At the 'Cocktails and Conversation' event at the Labour party conference we focused again on child mental health services and the issues raised in the You Need to Know campaign during a lively and well-attended event. Jacob Denness, a member of the NAS Young Campaigners group, spoke about his experiences of the child mental health system and school to kick the discussions off.

Diana Johnson MP, the shadow minister for health, summed up at the end and talked about the importance of the Coalition's proposals on reforming the health system, and how they will affect services, encouraging people to make sure the Government heard from people.

At the Conservative conference, we focused on the special educational needs system, in advance of the publication of the Government's new SEN Green Paper. NAS Chair Colin Barrow hosted the event, and Ralph Hemus, another Young Campaigner, talked about his views and experiences of education. He told the delegates:

"My brother is famous for having been excluded from playgroup, nursery school, primary school, secondary school and college! When he couldn’t cope his behaviour was really bad and for that he was misunderstood and labelled 'difficult'. When I couldn’t cope, I became withdrawn and for that I was 'overlooked'.

Mainstream support in schools has to be really good. Teachers must be trained and awareness raised or many of us will leave school more isolated, with mental health issues and without friends and not be able to cope and get jobs.

I think that some schools and Local Authorities stereotype pupils with autism and little flexibility is given to individual learning methods and coping strategies.

It is really important that kids with special educational needs are helped with a good education and teachers trained in the best methods of teaching us, but the emotional needs of autistic young people I think is even more important and schools must be taught about this."

Graham Stuart MP, the new chair of the parliamentary education select committee said the key point he had understood from the discussions was the importance of effective training.
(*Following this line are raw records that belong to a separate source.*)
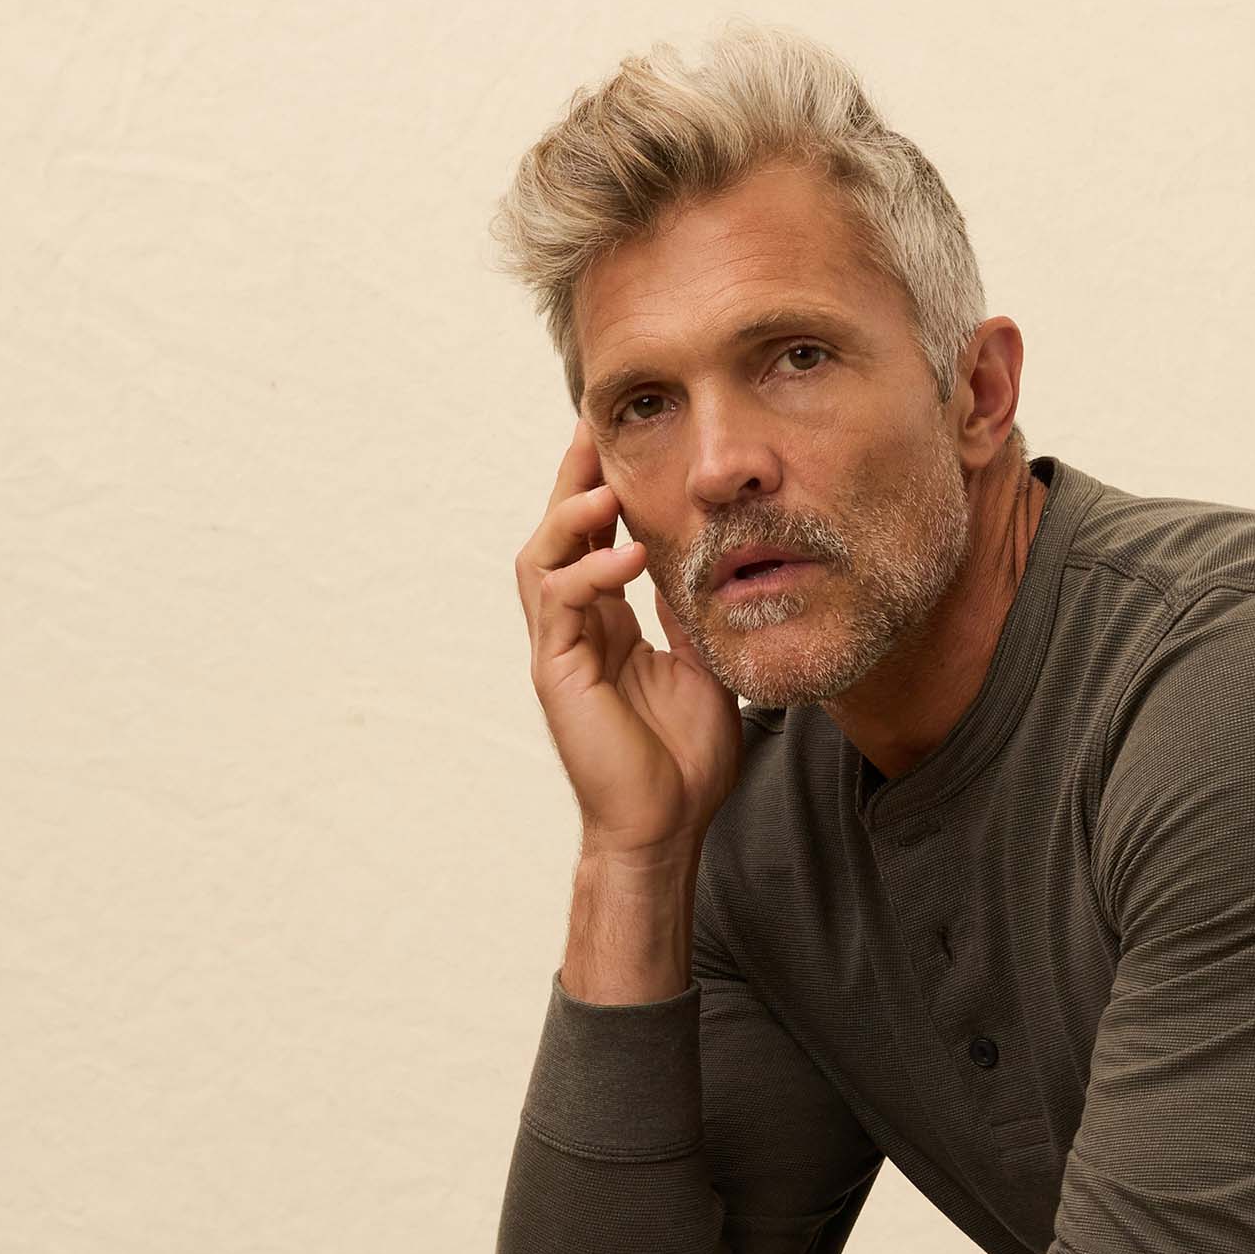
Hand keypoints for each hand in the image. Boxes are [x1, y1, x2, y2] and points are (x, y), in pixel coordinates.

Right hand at [516, 416, 742, 862]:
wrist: (666, 827)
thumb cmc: (684, 762)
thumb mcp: (705, 668)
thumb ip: (695, 617)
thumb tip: (712, 566)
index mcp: (606, 625)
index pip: (596, 540)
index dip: (605, 489)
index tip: (626, 441)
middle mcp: (575, 628)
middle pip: (558, 532)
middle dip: (574, 477)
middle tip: (595, 426)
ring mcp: (560, 649)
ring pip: (542, 557)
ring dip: (571, 515)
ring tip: (607, 485)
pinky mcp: (556, 672)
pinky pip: (559, 602)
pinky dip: (589, 573)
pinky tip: (625, 558)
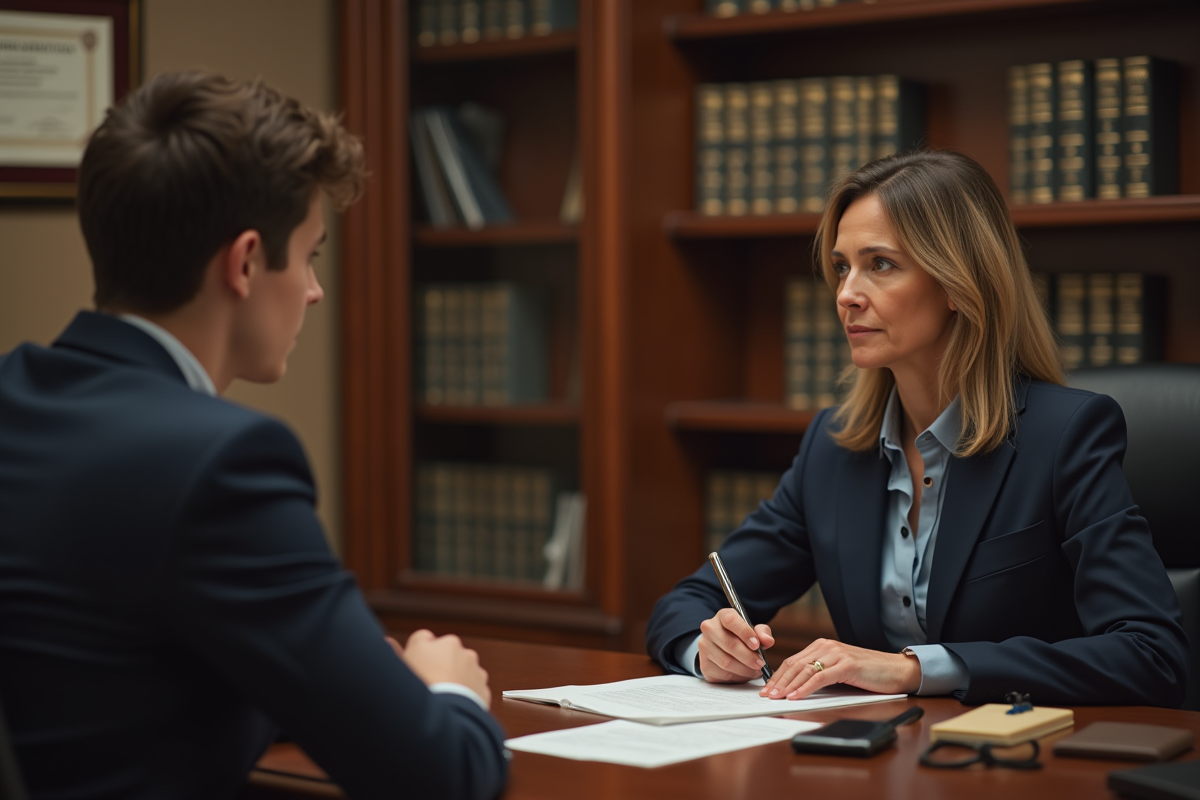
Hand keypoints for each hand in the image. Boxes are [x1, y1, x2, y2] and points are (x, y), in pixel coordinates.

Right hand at [392, 629, 491, 707]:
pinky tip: (453, 707)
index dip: (417, 655)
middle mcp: (460, 651)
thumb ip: (393, 653)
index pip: (424, 641)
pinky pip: (473, 689)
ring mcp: (474, 670)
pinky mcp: (483, 688)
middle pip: (445, 655)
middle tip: (426, 686)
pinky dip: (466, 696)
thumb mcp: (398, 669)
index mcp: (438, 643)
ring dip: (455, 680)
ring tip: (441, 699)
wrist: (446, 719)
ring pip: (462, 671)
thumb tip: (387, 642)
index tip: (413, 668)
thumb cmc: (418, 692)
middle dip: (439, 666)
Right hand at [698, 608, 775, 682]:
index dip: (745, 632)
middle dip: (748, 656)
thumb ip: (762, 632)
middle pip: (729, 644)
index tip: (756, 645)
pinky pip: (722, 674)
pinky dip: (737, 676)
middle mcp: (709, 629)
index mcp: (722, 616)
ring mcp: (704, 647)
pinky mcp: (704, 664)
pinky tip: (744, 674)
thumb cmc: (740, 637)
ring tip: (755, 670)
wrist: (721, 648)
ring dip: (744, 669)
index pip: (730, 620)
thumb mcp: (753, 631)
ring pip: (726, 661)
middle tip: (760, 663)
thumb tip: (768, 640)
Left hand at [760, 638, 920, 699]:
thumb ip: (820, 673)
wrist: (896, 670)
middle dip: (778, 681)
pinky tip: (796, 697)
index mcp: (822, 646)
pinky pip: (821, 678)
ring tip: (776, 697)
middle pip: (795, 665)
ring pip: (805, 671)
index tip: (766, 689)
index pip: (793, 661)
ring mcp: (837, 654)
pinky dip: (805, 688)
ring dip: (788, 686)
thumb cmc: (869, 673)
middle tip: (766, 695)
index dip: (777, 676)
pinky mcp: (847, 665)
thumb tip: (796, 688)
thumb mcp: (839, 670)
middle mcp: (827, 646)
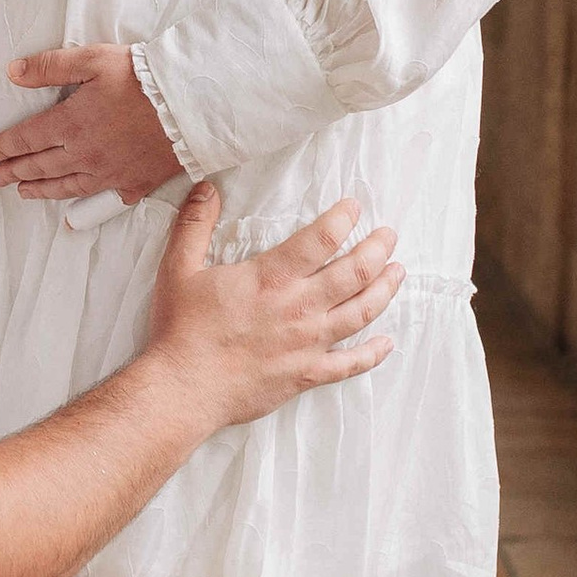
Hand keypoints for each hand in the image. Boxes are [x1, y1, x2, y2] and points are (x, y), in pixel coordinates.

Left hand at [0, 46, 181, 206]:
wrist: (192, 104)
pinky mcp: (132, 183)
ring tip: (22, 191)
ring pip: (64, 186)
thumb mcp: (93, 59)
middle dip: (13, 171)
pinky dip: (82, 205)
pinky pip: (100, 198)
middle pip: (39, 166)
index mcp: (70, 123)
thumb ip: (50, 66)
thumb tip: (13, 72)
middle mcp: (84, 154)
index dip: (2, 147)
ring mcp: (108, 173)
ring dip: (39, 189)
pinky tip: (73, 213)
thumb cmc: (143, 78)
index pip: (24, 139)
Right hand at [144, 187, 401, 430]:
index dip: (343, 218)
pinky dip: (372, 353)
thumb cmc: (181, 329)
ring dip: (384, 290)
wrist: (183, 388)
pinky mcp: (306, 374)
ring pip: (361, 313)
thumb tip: (206, 187)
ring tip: (398, 273)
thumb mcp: (179, 268)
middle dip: (378, 249)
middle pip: (354, 272)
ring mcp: (307, 343)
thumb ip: (194, 225)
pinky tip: (386, 342)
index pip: (321, 238)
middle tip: (389, 235)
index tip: (354, 207)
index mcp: (271, 277)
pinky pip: (350, 364)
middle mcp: (298, 307)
Charlotte Leslie MP, chair of the All Party Parliamentary Group on Autism (APPGA), talked about how important it is to get the system right for young people moving into adulthood.

All the events had excellent attendance and lively discussions, and provided an opportunity for senior party members, MPs and councillors, to hear first hand about the issues that children with autism and their families face.

We also took the opportunity to meet with lots of new and existing MPs to make sure they understand about autism and can help us with the key issues we're trying to get change on.